Brad Feld wrote a couple of days ago about his first computer, which was an Apple II, with a whopping 64K of RAM. Kind of brought back memories for me…
The first computer I worked on was a Commodore VIC-20. How I did it I can’t remember…but when I was 14-ish years old (1983 or so?), I managed to score myself a job writing educational games for the VIC. I remember my mom would drop me off at this company’s office on the way to work, and I’d toil away filling up the 3.5K of RAM. These were the days when you wrote in BASIC, and when you ran out of memory you started to go through and change your variable names from “num” to “n” to save two bytes. :-)
As I recall, I made $100 for each game that was completed and accepted, which was to me a whopping boatload of money. I wrote three games over the summer, and bought a bike.

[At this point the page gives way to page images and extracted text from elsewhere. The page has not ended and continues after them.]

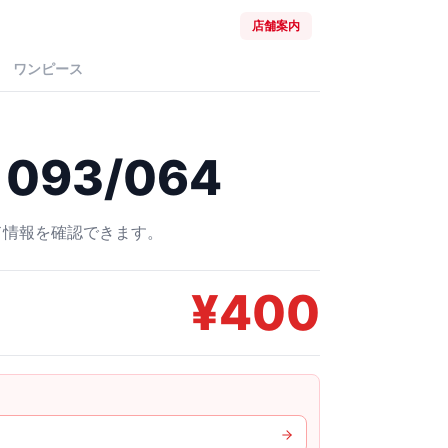
店舗案内
ワンピース
093/064
ード情報を確認できます。
¥
400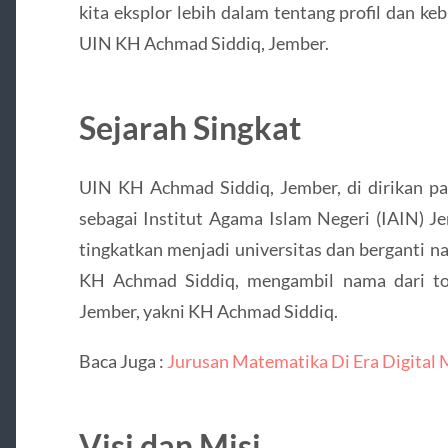
kita eksplor lebih dalam tentang profil dan ke
UIN KH Achmad Siddiq, Jember.
Sejarah Singkat
UIN KH Achmad Siddiq, Jember, di dirikan pa
sebagai Institut Agama Islam Negeri (IAIN) J
tingkatkan menjadi universitas dan berganti n
KH Achmad Siddiq, mengambil nama dari to
Jember, yakni KH Achmad Siddiq.
Baca Juga :
Jurusan Matematika Di Era Digital 
Visi dan Misi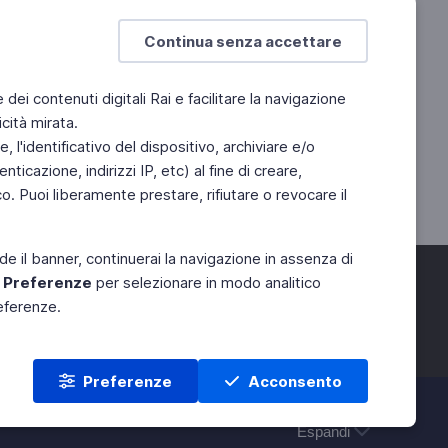
Continua senza accettare
e dei contenuti digitali Rai e facilitare la navigazione
cità mirata.
 l'identificativo del dispositivo, archiviare e/o
ticazione, indirizzi IP, etc) al fine di creare,
. Puoi liberamente prestare, rifiutare o revocare il
de il banner, continuerai la navigazione in assenza di
e
Preferenze
per selezionare in modo analitico
referenze.
Preferenze
Acconsento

My next computer was a Texas Instruments 99/4A, which I believe had 16K of RAM. Oh, how I would torment my poor VIC-20 friends with my expansive wasteland of unused memory. Pretty sure I had to sell my Atari 2600 game console to afford this guy – but whew!
I remember writing a “Frogger” game on the TI-99/4A, which was (relatively speaking) a piece of cake because the TI had a sprite engine, which let you make an object and tell it to move (as opposed to calculating new positions on a timer). Wow…the world was my oyster with this baby.

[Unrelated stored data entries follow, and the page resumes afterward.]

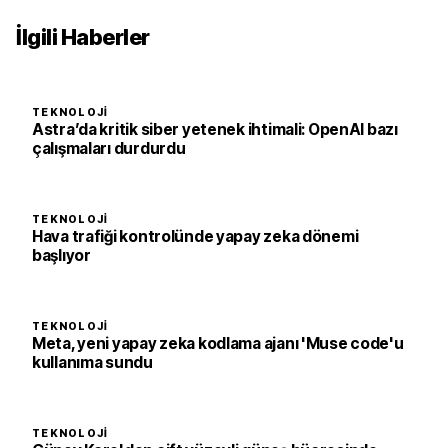
İlgili Haberler
TEKNOLOJI
Astra’da kritik siber yetenek ihtimali: OpenAI bazı
çalışmaları durdurdu
TEKNOLOJI
Hava trafiği kontrolünde yapay zeka dönemi
başlıyor
TEKNOLOJI
Meta, yeni yapay zeka kodlama ajanı 'Muse code'u
kullanıma sundu
TEKNOLOJI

After I wrote the frogger game (which probably took a week or two), I was so excited I wanted to send it to one of my friends, who also had a TI. Now, back in this day, the high-tech storage was cassette tapes, and it was actually a modulated audio recording that was written to tape. So I get this great idea…I called my friend, told him to hold his cassette microphone up to the phone receiver, and I’d play the recording to him over the phone. I mean, we don’t need no stinkin’ modem, right?

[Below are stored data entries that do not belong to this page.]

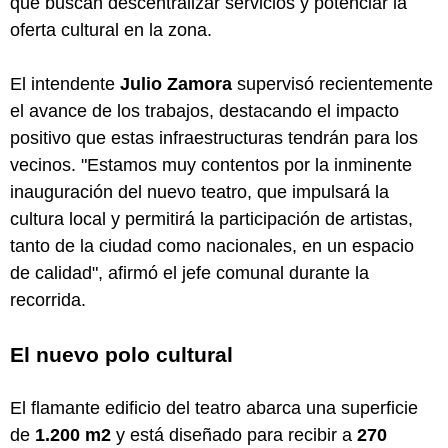
que buscan descentralizar servicios y potenciar la
oferta cultural en la zona.
El intendente
Julio Zamora
supervisó recientemente
el avance de los trabajos, destacando el impacto
positivo que estas infraestructuras tendrán para los
vecinos. "Estamos muy contentos por la inminente
inauguración del nuevo teatro, que impulsará la
cultura local y permitirá la participación de artistas,
tanto de la ciudad como nacionales, en un espacio
de calidad", afirmó el jefe comunal durante la
recorrida.
El nuevo polo cultural
El flamante edificio del teatro abarca una superficie
de
1.200 m2
y está diseñado para recibir a
270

Well, wrong, as it turns out…that didn’t work nearly as well as I’d hoped. Like, not at all. Oh well, just had to beg mom to drive me over there with a copy of the tape. :-)
My next computer was a Franklin. I forget the model number, but it was an Apple II clone with 64K of RAM. And it had a floppy disk drive, which would hold something like 160K. Omigosh!
From there, I went to a 80286-based system from CompuAdd, and the rest is basically a history of Intel processors. But the fond memories – the ones that I look back on and see my future career starting from – are the ones of the VIC-20 and the TI-99/4A!